DraftKings’ 11th-hour bid to usurp Fanatics and block it from buying PointsBet looks to have fallen flat on its face.
PointsBet announced on Tuesday night that DraftKings missed its deadline to finalize its offer.
That’s after DraftKings made a last minute, $195 million salvo earlier this month to purchase PointsBet and prevent Fanatics from attaining much-coveted sports betting licenses in New York, New Jersey, Pennsylvania and Michigan.
Fanatics had previously agreed to a roughly $150 million deal to acquire PointsBet’s American arm.
That deal has since been sweetened to $225 million in light of DraftKings’ 11th-hour bid.
DraftKings’ non-binding bid needed finalizing from both sides. PointsBet and DraftKings negotiated terms of the deal in the interim, but ultimately, time ran out to come to a binding offer.
DraftKings’ now-dead offer wouldn’t have generated much in the way of profits, even in the long run. Nearly every state that PointsBet operates in, DraftKings does as well — so this wasn’t a play for market share. And DraftKings already has robust departments in risk management, trading and otherwise — so this wasn’t about poaching PointsBet talent.

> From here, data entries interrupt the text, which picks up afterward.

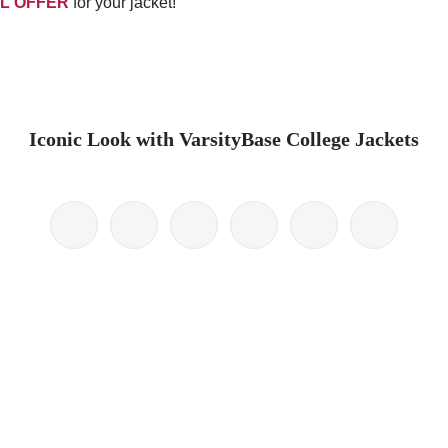
L OFFER
for your jacket!
Iconic Look with VarsityBase College Jackets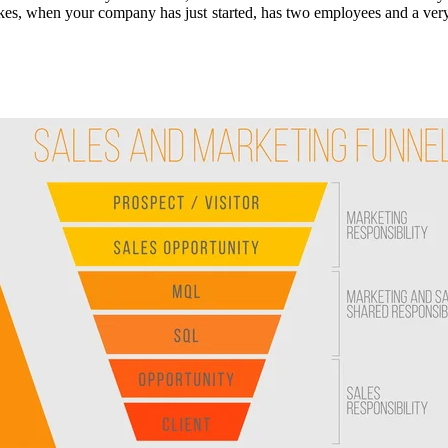
s, when your company has just started, has two employees and a very lo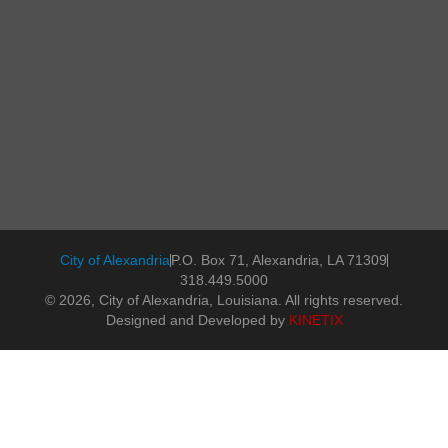
City of Alexandria
P.O. Box 71, Alexandria, LA 71309
318.449.5000
© 2026, City of Alexandria, Louisiana. All rights reserved.
Designed and Developed by
KINETIX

Simply put, DraftKings attempted to block a competitor with deep pockets from entering its territory. And it failed mightily in doing so.
It stands to reason as to why DraftKings tried so hard to prevent Fanatics from taking its market share.
Research analysts across gaming expect Fanatics to immediately compete with the two leading industry titans — DraftKings and FanDuel — once the company’s sportsbook is expected to launch ahead of the 2023 NFL season.
“Backed by Fanatics’ resources for product development and marketing — and a massive database to market to — the operator could take significant share in our view,” Eilers and Krejcik wrote in a recent report.
PointsBet shareholders are scheduled to vote to approve Fanatics’ bid on Friday morning.
This is not the first time that DraftKings has called off a prospective deal. The sports betting behemoth famously canceled its $22 billion buyout of Entain, the owner of Ladbrokes, in 2021. Regulatory concerns were an issue then, as they might have been in the PointsBet deal.
Fanatics’ new $225 million offer is still a drop in the bucket for the company, which was last valued at $31 billion.
The key to the deal, as aforementioned, is ready-made sports betting licenses in a few key states.
In New York and Michigan, no licenses would be available for Fanatics without an acquisition. Fanatics may have had trouble attaining the New Jersey market, too, without purchasing an existing licensee. New York and New Jersey are the country’s two biggest markets — ahead of Vegas and Nevada.
There's also iGaming — table games, slots, etc. — in Michigan, Pennsylvania and New Jersey, which have much higher profit margins than sports betting does.